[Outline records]
◇ ◇ ◇ ◇ ◇ ◇ ◇
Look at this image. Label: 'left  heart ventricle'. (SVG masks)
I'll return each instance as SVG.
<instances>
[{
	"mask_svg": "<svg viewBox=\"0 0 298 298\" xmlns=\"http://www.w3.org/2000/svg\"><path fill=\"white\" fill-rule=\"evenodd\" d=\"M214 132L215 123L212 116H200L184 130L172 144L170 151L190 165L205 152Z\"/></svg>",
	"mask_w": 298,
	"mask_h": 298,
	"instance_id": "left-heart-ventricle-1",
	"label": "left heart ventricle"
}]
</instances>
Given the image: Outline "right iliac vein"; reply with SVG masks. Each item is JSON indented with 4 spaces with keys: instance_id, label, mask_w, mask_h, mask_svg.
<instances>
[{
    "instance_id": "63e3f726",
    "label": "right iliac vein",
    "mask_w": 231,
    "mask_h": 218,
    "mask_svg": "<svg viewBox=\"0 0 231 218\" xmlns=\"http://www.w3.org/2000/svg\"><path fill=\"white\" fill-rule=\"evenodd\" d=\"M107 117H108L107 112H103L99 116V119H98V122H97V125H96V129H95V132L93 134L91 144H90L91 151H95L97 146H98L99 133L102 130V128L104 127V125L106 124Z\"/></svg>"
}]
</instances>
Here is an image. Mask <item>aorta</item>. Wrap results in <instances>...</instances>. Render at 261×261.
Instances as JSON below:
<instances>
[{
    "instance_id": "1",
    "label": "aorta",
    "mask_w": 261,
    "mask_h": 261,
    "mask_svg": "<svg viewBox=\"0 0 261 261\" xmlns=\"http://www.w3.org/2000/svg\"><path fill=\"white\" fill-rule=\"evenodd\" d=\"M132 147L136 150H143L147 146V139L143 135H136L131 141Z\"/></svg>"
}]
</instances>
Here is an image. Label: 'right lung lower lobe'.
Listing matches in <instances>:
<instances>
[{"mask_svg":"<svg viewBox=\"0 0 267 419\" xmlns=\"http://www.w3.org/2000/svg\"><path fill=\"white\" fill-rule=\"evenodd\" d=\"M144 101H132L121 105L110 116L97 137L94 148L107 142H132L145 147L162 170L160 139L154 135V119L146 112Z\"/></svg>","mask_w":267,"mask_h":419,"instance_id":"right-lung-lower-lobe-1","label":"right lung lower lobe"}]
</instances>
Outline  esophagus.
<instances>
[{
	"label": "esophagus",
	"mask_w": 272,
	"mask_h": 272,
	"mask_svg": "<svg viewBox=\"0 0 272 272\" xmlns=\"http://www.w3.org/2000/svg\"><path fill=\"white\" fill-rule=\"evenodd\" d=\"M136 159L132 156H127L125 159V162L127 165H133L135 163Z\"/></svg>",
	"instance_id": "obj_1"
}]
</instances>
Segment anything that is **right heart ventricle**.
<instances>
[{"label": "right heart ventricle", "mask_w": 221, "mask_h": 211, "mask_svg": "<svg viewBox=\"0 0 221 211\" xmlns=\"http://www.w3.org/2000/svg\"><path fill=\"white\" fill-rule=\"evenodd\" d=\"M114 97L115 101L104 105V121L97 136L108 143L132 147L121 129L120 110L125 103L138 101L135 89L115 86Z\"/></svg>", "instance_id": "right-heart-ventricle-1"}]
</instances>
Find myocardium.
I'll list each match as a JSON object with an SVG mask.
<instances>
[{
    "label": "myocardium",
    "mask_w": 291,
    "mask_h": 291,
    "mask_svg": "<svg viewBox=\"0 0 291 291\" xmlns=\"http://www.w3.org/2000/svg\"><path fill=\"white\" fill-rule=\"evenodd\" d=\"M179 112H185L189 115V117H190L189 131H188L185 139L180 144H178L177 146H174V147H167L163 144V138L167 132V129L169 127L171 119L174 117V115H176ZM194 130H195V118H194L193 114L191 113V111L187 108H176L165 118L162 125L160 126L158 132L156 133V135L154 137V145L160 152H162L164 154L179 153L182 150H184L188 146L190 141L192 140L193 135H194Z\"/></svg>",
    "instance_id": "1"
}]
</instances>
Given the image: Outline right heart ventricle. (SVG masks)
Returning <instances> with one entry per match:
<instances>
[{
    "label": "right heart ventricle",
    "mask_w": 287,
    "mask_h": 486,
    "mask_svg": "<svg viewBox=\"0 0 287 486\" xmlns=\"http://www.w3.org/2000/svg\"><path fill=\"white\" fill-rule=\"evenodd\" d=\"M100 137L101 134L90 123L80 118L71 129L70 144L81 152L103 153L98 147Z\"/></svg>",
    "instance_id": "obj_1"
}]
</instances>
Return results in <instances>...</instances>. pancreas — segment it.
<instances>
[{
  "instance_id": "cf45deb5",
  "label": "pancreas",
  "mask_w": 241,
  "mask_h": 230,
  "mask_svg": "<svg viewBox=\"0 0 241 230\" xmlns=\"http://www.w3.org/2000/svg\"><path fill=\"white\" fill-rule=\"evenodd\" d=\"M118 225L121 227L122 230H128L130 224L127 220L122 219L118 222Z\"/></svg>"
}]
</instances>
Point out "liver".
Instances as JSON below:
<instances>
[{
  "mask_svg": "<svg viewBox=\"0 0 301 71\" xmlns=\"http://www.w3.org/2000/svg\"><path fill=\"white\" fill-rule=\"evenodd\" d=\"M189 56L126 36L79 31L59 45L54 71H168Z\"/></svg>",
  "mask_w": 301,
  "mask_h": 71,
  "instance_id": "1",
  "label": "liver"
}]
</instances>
◇ ◇ ◇ ◇ ◇ ◇ ◇
Work to complete
Output the listing above again, reproducing every line without any change.

Exercise solution
Look at this image. Label: 'left  heart ventricle'. (SVG masks)
I'll return each instance as SVG.
<instances>
[{
	"mask_svg": "<svg viewBox=\"0 0 298 298\" xmlns=\"http://www.w3.org/2000/svg\"><path fill=\"white\" fill-rule=\"evenodd\" d=\"M214 132L215 123L212 116H200L184 130L172 144L170 151L190 165L205 152Z\"/></svg>",
	"mask_w": 298,
	"mask_h": 298,
	"instance_id": "left-heart-ventricle-1",
	"label": "left heart ventricle"
}]
</instances>
Given the image: Outline "right iliac vein"; reply with SVG masks. Each item is JSON indented with 4 spaces with keys: instance_id, label, mask_w, mask_h, mask_svg.
<instances>
[{
    "instance_id": "63e3f726",
    "label": "right iliac vein",
    "mask_w": 231,
    "mask_h": 218,
    "mask_svg": "<svg viewBox=\"0 0 231 218\" xmlns=\"http://www.w3.org/2000/svg\"><path fill=\"white\" fill-rule=\"evenodd\" d=\"M107 117H108L107 112H103L99 116V119H98V122H97V125H96V129H95V132L93 134L91 144H90L91 151H95L97 146H98L99 133L102 130V128L104 127V125L106 124Z\"/></svg>"
}]
</instances>
Here is an image. Mask <item>aorta</item>. Wrap results in <instances>...</instances>. Render at 261×261.
Instances as JSON below:
<instances>
[{
    "instance_id": "1",
    "label": "aorta",
    "mask_w": 261,
    "mask_h": 261,
    "mask_svg": "<svg viewBox=\"0 0 261 261\" xmlns=\"http://www.w3.org/2000/svg\"><path fill=\"white\" fill-rule=\"evenodd\" d=\"M132 147L136 150H143L147 146V139L143 135H136L131 141Z\"/></svg>"
}]
</instances>
Here is an image. Label: 'right lung lower lobe'.
Listing matches in <instances>:
<instances>
[{"mask_svg":"<svg viewBox=\"0 0 267 419\" xmlns=\"http://www.w3.org/2000/svg\"><path fill=\"white\" fill-rule=\"evenodd\" d=\"M144 101H132L121 105L110 116L97 137L94 148L107 142H132L145 147L162 170L160 139L154 135V119L146 112Z\"/></svg>","mask_w":267,"mask_h":419,"instance_id":"right-lung-lower-lobe-1","label":"right lung lower lobe"}]
</instances>
Outline  esophagus.
<instances>
[{
	"label": "esophagus",
	"mask_w": 272,
	"mask_h": 272,
	"mask_svg": "<svg viewBox=\"0 0 272 272\" xmlns=\"http://www.w3.org/2000/svg\"><path fill=\"white\" fill-rule=\"evenodd\" d=\"M136 159L132 156H127L125 159V162L127 165H133L135 163Z\"/></svg>",
	"instance_id": "obj_1"
}]
</instances>
Segment anything that is **right heart ventricle**.
<instances>
[{"label": "right heart ventricle", "mask_w": 221, "mask_h": 211, "mask_svg": "<svg viewBox=\"0 0 221 211\" xmlns=\"http://www.w3.org/2000/svg\"><path fill=\"white\" fill-rule=\"evenodd\" d=\"M114 97L115 101L104 105V121L97 136L108 143L132 147L121 129L120 110L125 103L138 101L135 89L115 86Z\"/></svg>", "instance_id": "right-heart-ventricle-1"}]
</instances>
Find myocardium.
I'll list each match as a JSON object with an SVG mask.
<instances>
[{
    "label": "myocardium",
    "mask_w": 291,
    "mask_h": 291,
    "mask_svg": "<svg viewBox=\"0 0 291 291\" xmlns=\"http://www.w3.org/2000/svg\"><path fill=\"white\" fill-rule=\"evenodd\" d=\"M179 112H185L189 115V117H190L189 131H188L185 139L180 144H178L177 146H174V147H167L163 144V138L167 132V129L169 127L171 119L174 117V115H176ZM194 130H195V118H194L193 114L191 113V111L187 108H176L165 118L162 125L160 126L158 132L156 133V135L154 137V145L160 152H162L164 154L179 153L182 150H184L188 146L190 141L192 140L193 135H194Z\"/></svg>",
    "instance_id": "1"
}]
</instances>
Given the image: Outline right heart ventricle. (SVG masks)
Returning <instances> with one entry per match:
<instances>
[{
    "label": "right heart ventricle",
    "mask_w": 287,
    "mask_h": 486,
    "mask_svg": "<svg viewBox=\"0 0 287 486\" xmlns=\"http://www.w3.org/2000/svg\"><path fill=\"white\" fill-rule=\"evenodd\" d=\"M100 137L101 134L90 123L80 118L71 129L70 144L81 152L103 153L98 147Z\"/></svg>",
    "instance_id": "obj_1"
}]
</instances>
Return results in <instances>...</instances>. pancreas — segment it.
<instances>
[{
  "instance_id": "cf45deb5",
  "label": "pancreas",
  "mask_w": 241,
  "mask_h": 230,
  "mask_svg": "<svg viewBox=\"0 0 241 230\" xmlns=\"http://www.w3.org/2000/svg\"><path fill=\"white\" fill-rule=\"evenodd\" d=\"M118 225L121 227L122 230H128L130 224L127 220L122 219L118 222Z\"/></svg>"
}]
</instances>
Point out "liver".
Instances as JSON below:
<instances>
[{
  "mask_svg": "<svg viewBox=\"0 0 301 71\" xmlns=\"http://www.w3.org/2000/svg\"><path fill=\"white\" fill-rule=\"evenodd\" d=\"M189 56L126 36L79 31L59 45L54 71H168Z\"/></svg>",
  "mask_w": 301,
  "mask_h": 71,
  "instance_id": "1",
  "label": "liver"
}]
</instances>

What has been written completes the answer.